Saved data entries:
****
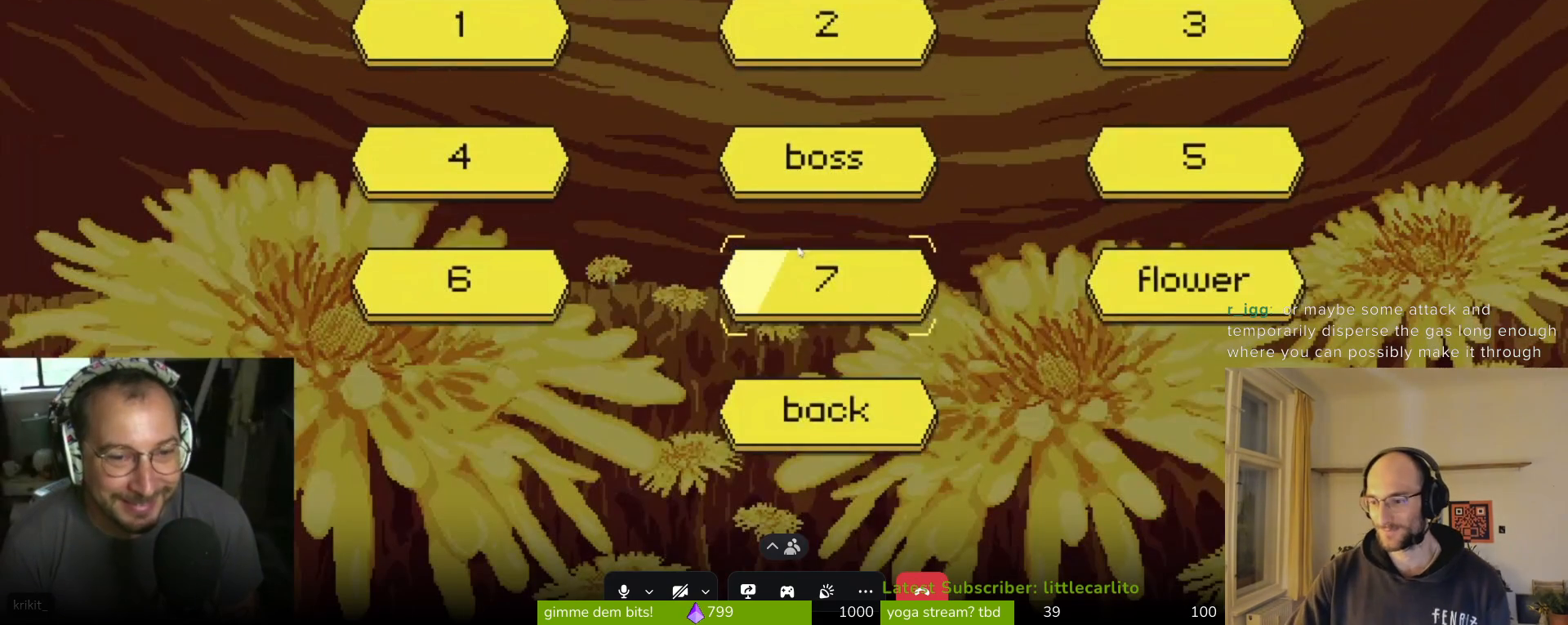
{"buttons": [], "left_stick": "center", "events": [[33, "left_stick", "right"], [233, "left_stick", "center"]]}
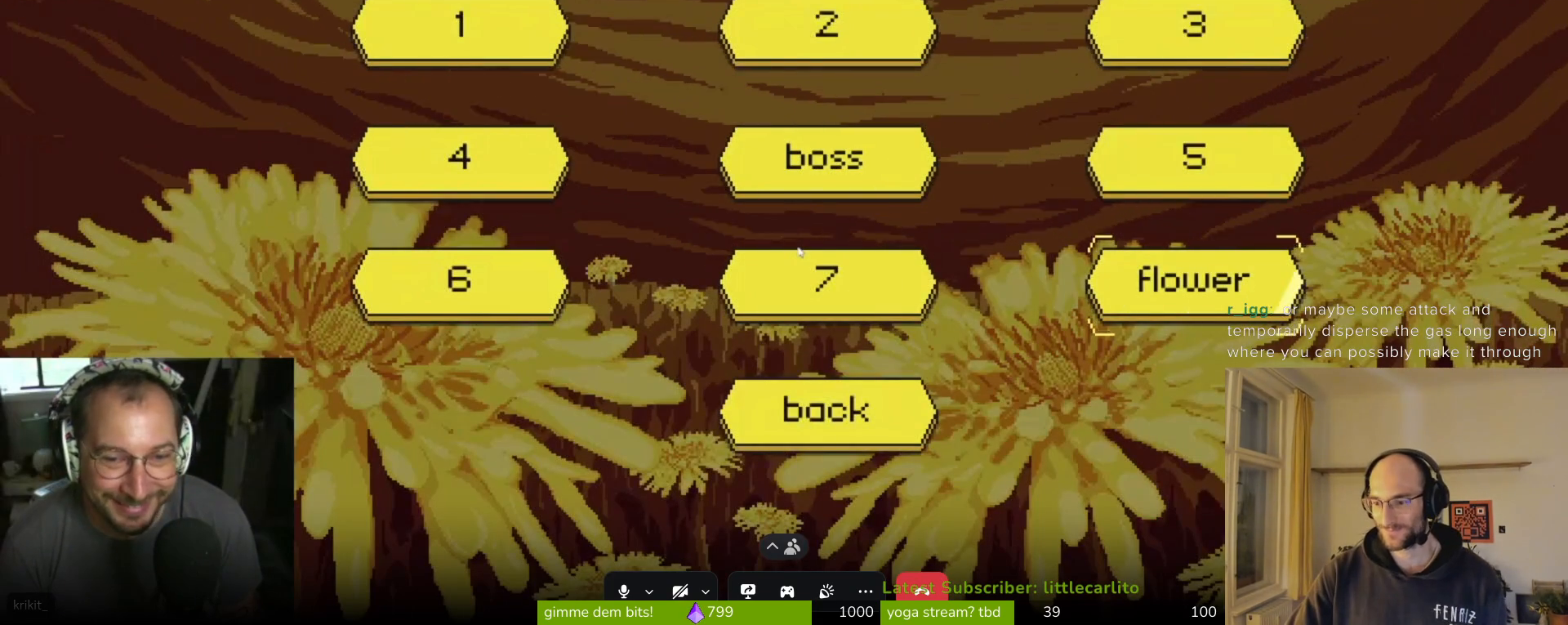
{"buttons": [], "left_stick": "left", "events": [[367, "left_stick", "left"]]}
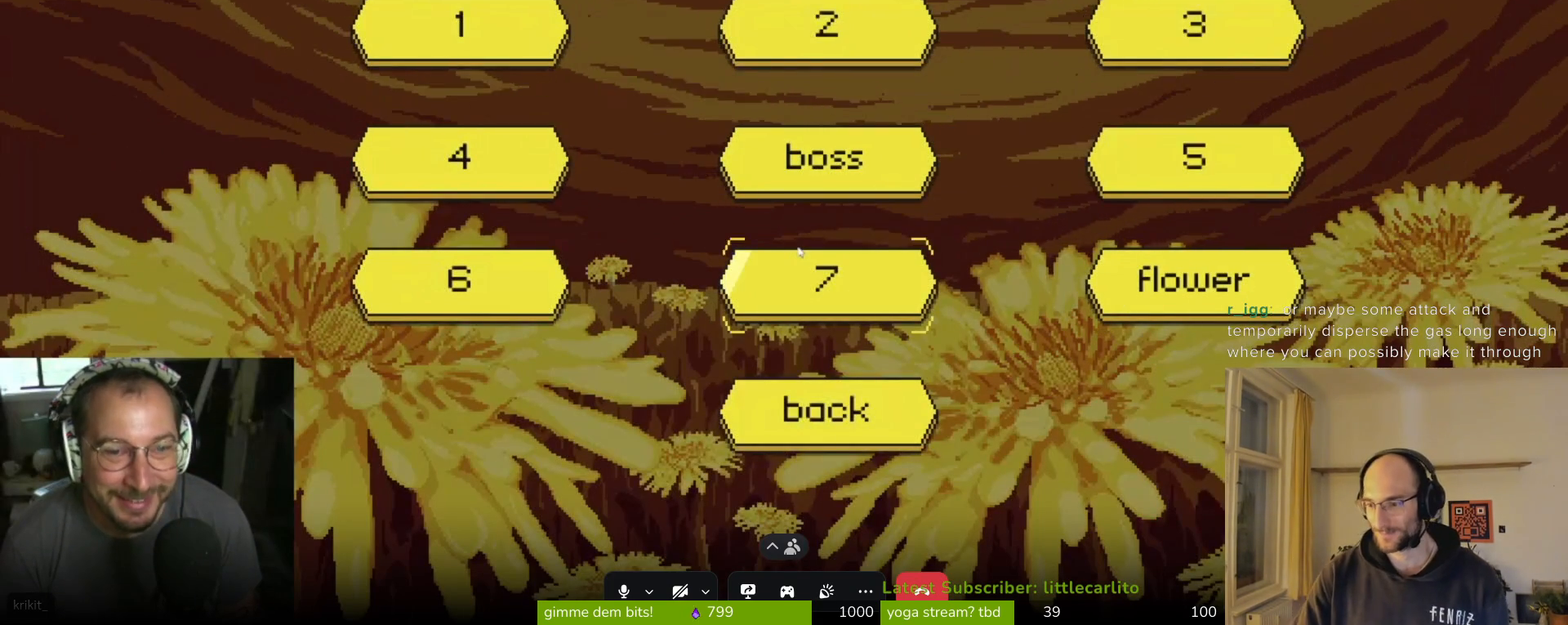
{"buttons": [], "left_stick": "up", "events": [[33, "left_stick", "center"], [367, "left_stick", "up"]]}
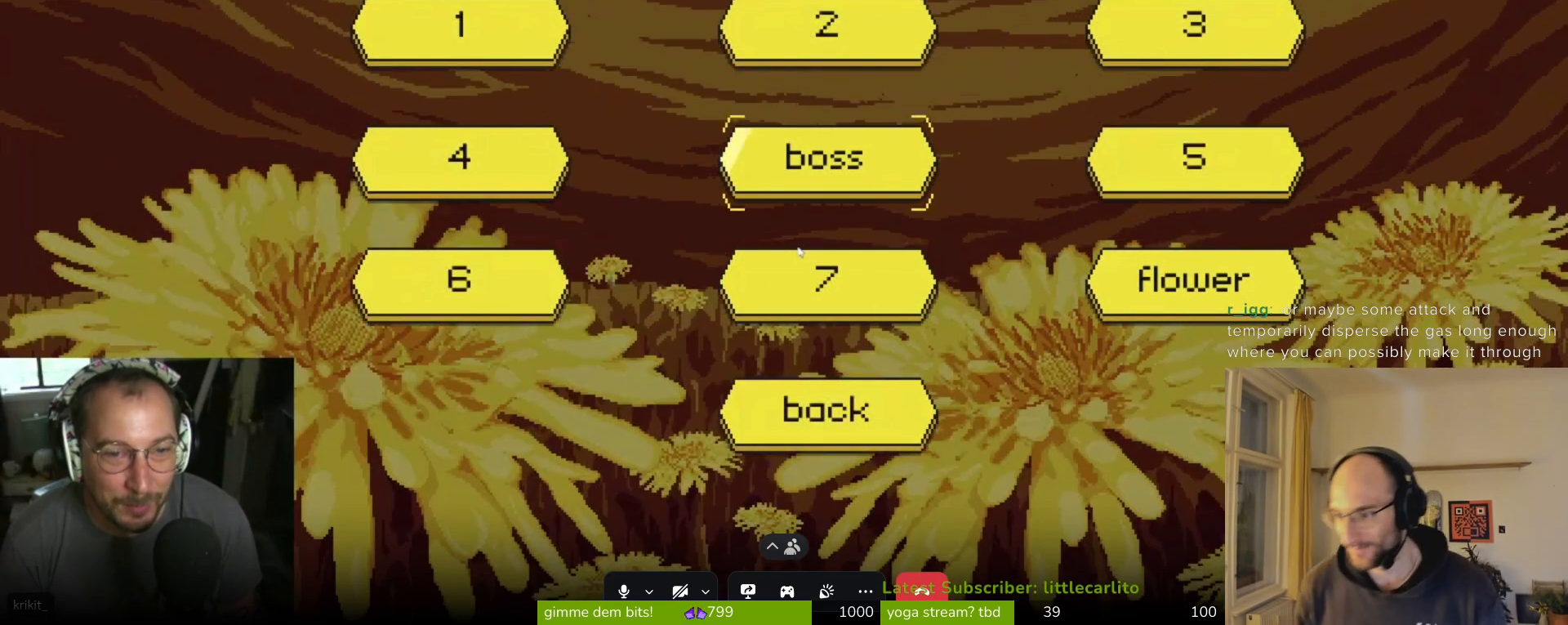
{"buttons": [], "left_stick": "down", "events": [[33, "left_stick", "center"], [433, "left_stick", "down"]]}
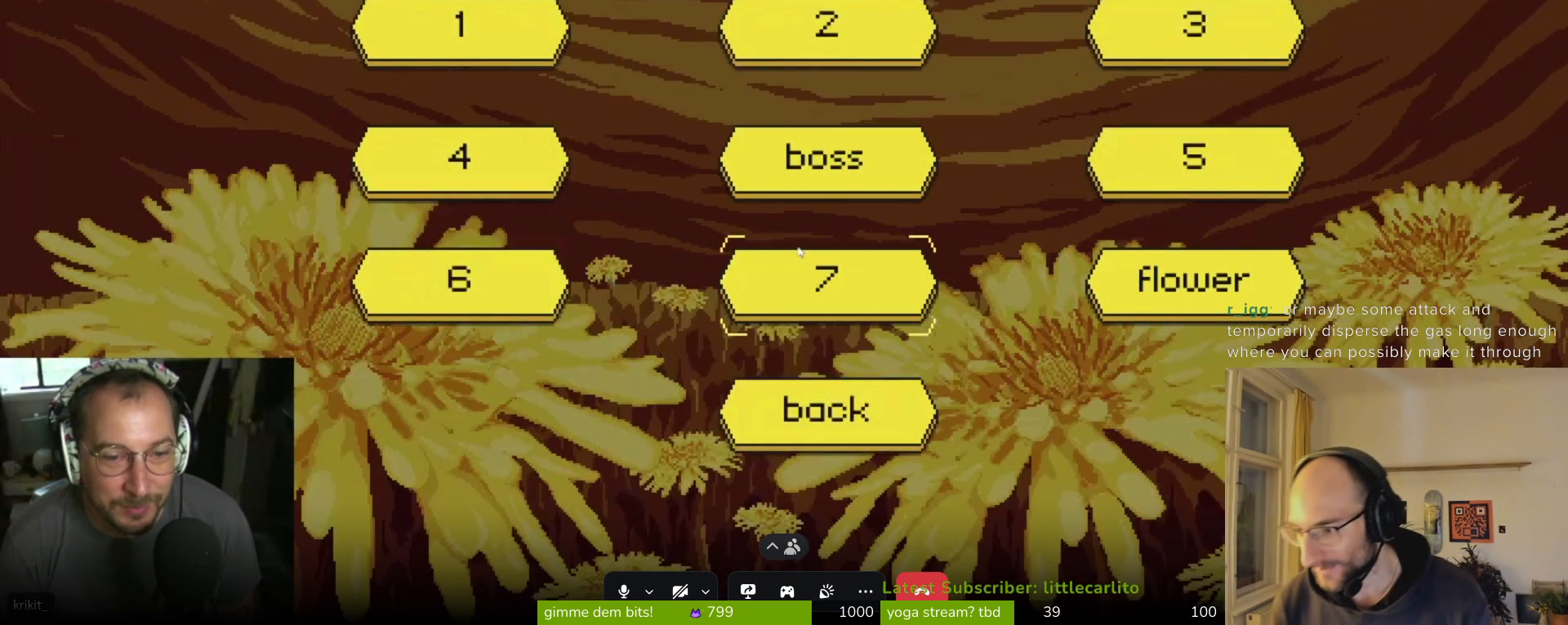
{"buttons": [], "left_stick": "center", "events": [[67, "left_stick", "center"], [133, "left_stick", "right"], [300, "left_stick", "center"]]}
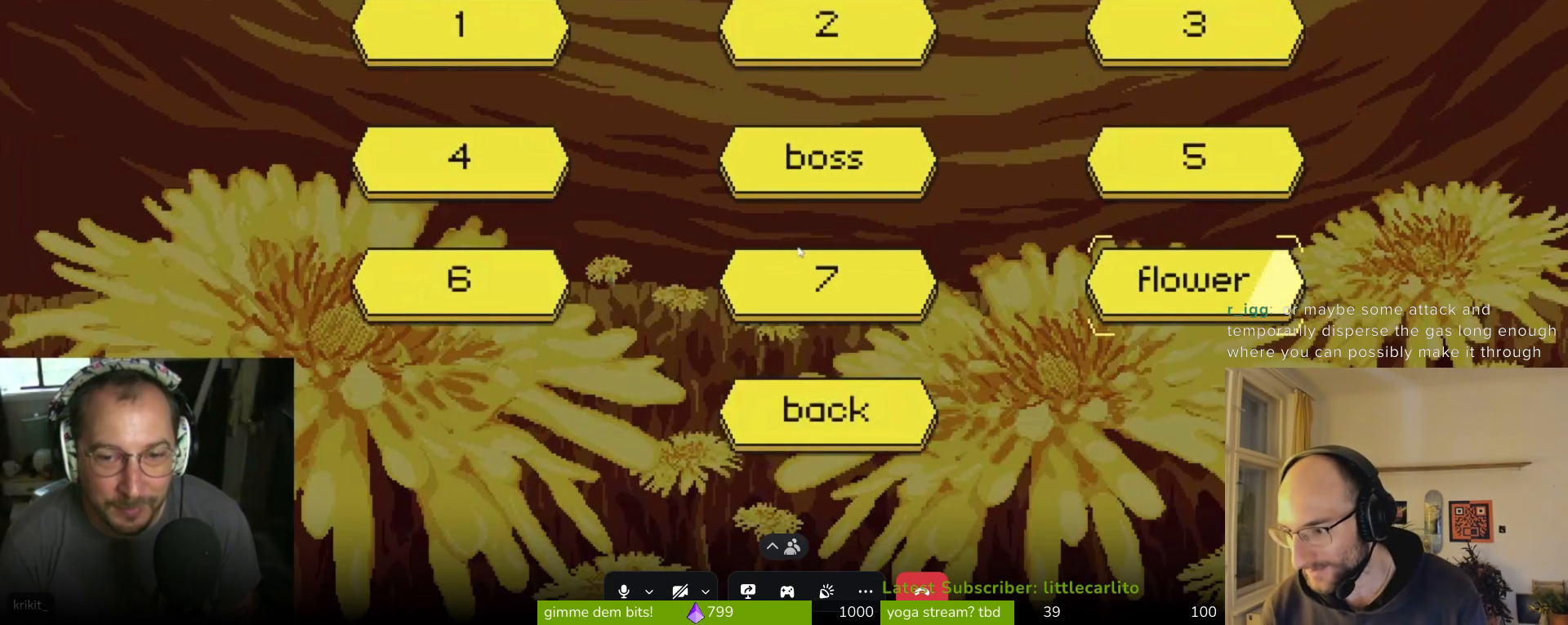
{"buttons": [], "left_stick": "center", "events": []}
****
■ **Task details**:
Return the records exactly. Don't carry the pictures over.

■ **Written solution**:
{"buttons": [], "left_stick": "center", "events": [[33, "left_stick", "right"], [233, "left_stick", "center"]]}
{"buttons": [], "left_stick": "left", "events": [[367, "left_stick", "left"]]}
{"buttons": [], "left_stick": "up", "events": [[33, "left_stick", "center"], [367, "left_stick", "up"]]}
{"buttons": [], "left_stick": "down", "events": [[33, "left_stick", "center"], [433, "left_stick", "down"]]}
{"buttons": [], "left_stick": "center", "events": [[67, "left_stick", "center"], [133, "left_stick", "right"], [300, "left_stick", "center"]]}
{"buttons": [], "left_stick": "center", "events": []}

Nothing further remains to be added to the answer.